- Born: 14 March 1985 (age 41) London, England
- Occupations: Journalist, writer, actor
- Spouse: Celia Weinstock ​(m. 2023)​
- Children: 2

= Max Benitz =

British actor and journalist

Max Benitz (born 14 March 1985) is a British writer, journalist, and former film and television actor.

==Education==
Benitz was born in London. He attended Harrow School from 1998 to 2003, where he appeared in student productions of As You Like It, Hamlet, The Pirates of Penzance, and Me and My Girl. He completed two weeks' work experience as a filing clerk at the offices of The Spectator magazine. After seeing his performance as Midshipman Calamy in the film Master and Commander: The Far Side of the World, Boris Johnson, then editor of the Spectator, wrote that Benitz had shown "much the same dash and dispatch [as Calamy] in rescuing my Toyota from the car pound."

Benitz went on to study history at the University of Edinburgh. As an undergraduate, he completed a nine-month programme at University of Calcutta, after which, in 2007, he embarked, with friend and fellow University of Edinburgh student George Vlasto, in a journey from Calcutta to London by car. The trip, undertaken in a Hindustan Ambassador car, took ten weeks and covered 9000 mi in a route that passed through India, Pakistan, China, Central Asia, Turkey and Europe. As a part of journey, they raised more than £12,000 for the charities Future Hope in Calcutta and Royal Marsden Hospital on behalf of disadvantaged children.

==Acting career==
Benitz was a teenager when acting in what may be his best known role, as Midshipman Peter Calamy in the 2003 film Master and Commander: The Far Side of the World. Still a teenager, he next appeared in a small role as Huband in the 2005 TV movie of Thomas Hughes' novel Tom Brown's Schooldays. In 2007, Benitz featured prominently as James Harrogate in the two-part episode "Sins of the Father" of the tenth series of Trial & Retribution.

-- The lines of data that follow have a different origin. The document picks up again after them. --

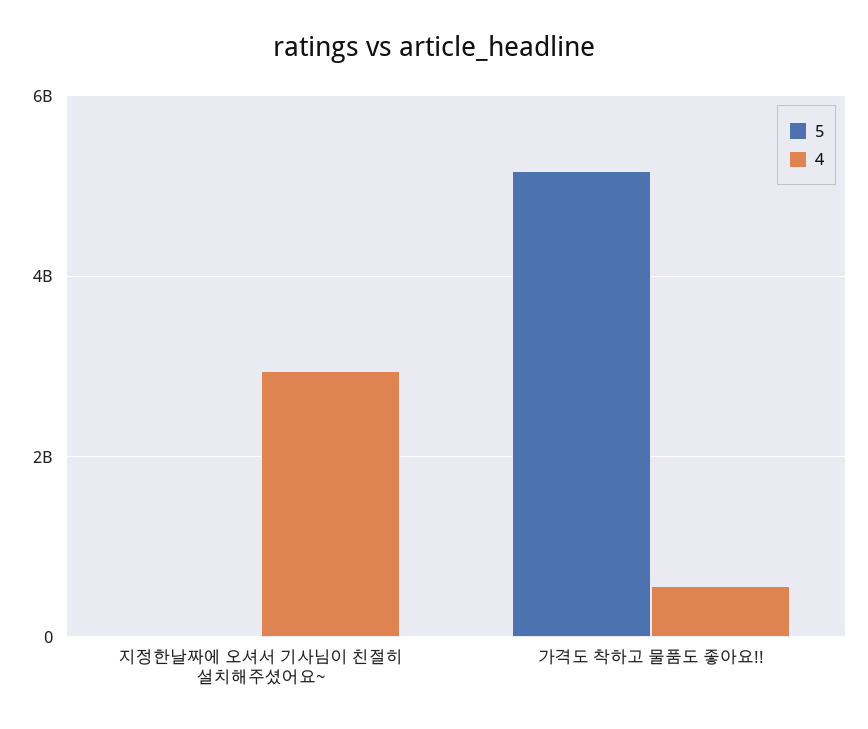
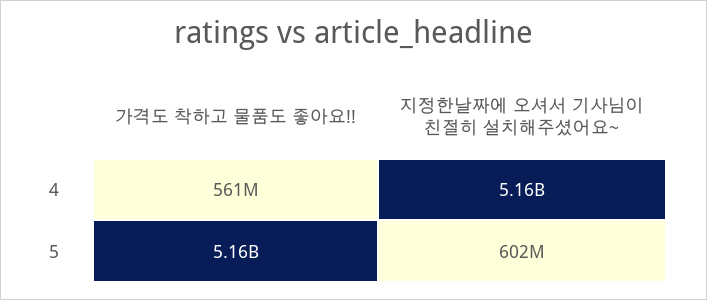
  {
    "5": {
-     "지정한날짜에 오셔서 기사님이 친절히 설치해주셨어요~": 0,
+     "지정한날짜에 오셔서 기사님이 친절히 설치해주셨어요~": 602000000,
      "가격도 착하고 물품도 좋아요!!": 5160000000
    },
    "4": {
-     "지정한날짜에 오셔서 기사님이 친절히 설치해주셨어요~": 3000000000,
+     "지정한날짜에 오셔서 기사님이 친절히 설치해주셨어요~": 5160000000,
      "가격도 착하고 물품도 좋아요!!": 561000000
    }
  }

After 2007, concentrating on his journalism career, Benitz, as of 2023, has only appeared in two films The Water Diviner (2014) and Mara (2018).

==Journalism==
In 2008–2009, Benitz worked as an unpaid journalist for the MOBY Group and as a freelancer in Afghanistan, covering the activities of the British Army in that country. His book, Six Months Without Sundays: The Scots Guards in Afghanistan, was published by Birlinn in November 2011.

==Personal life==
Benitz has one son with actress and his former partner Olga Kurylenko, born on 3 October 2015.

Benitz married Celia Weinstock, granddaughter of Lord Weinstock, at the Savoy Chapel in London on 10 March 2023. Their son was born on 9 November 2024.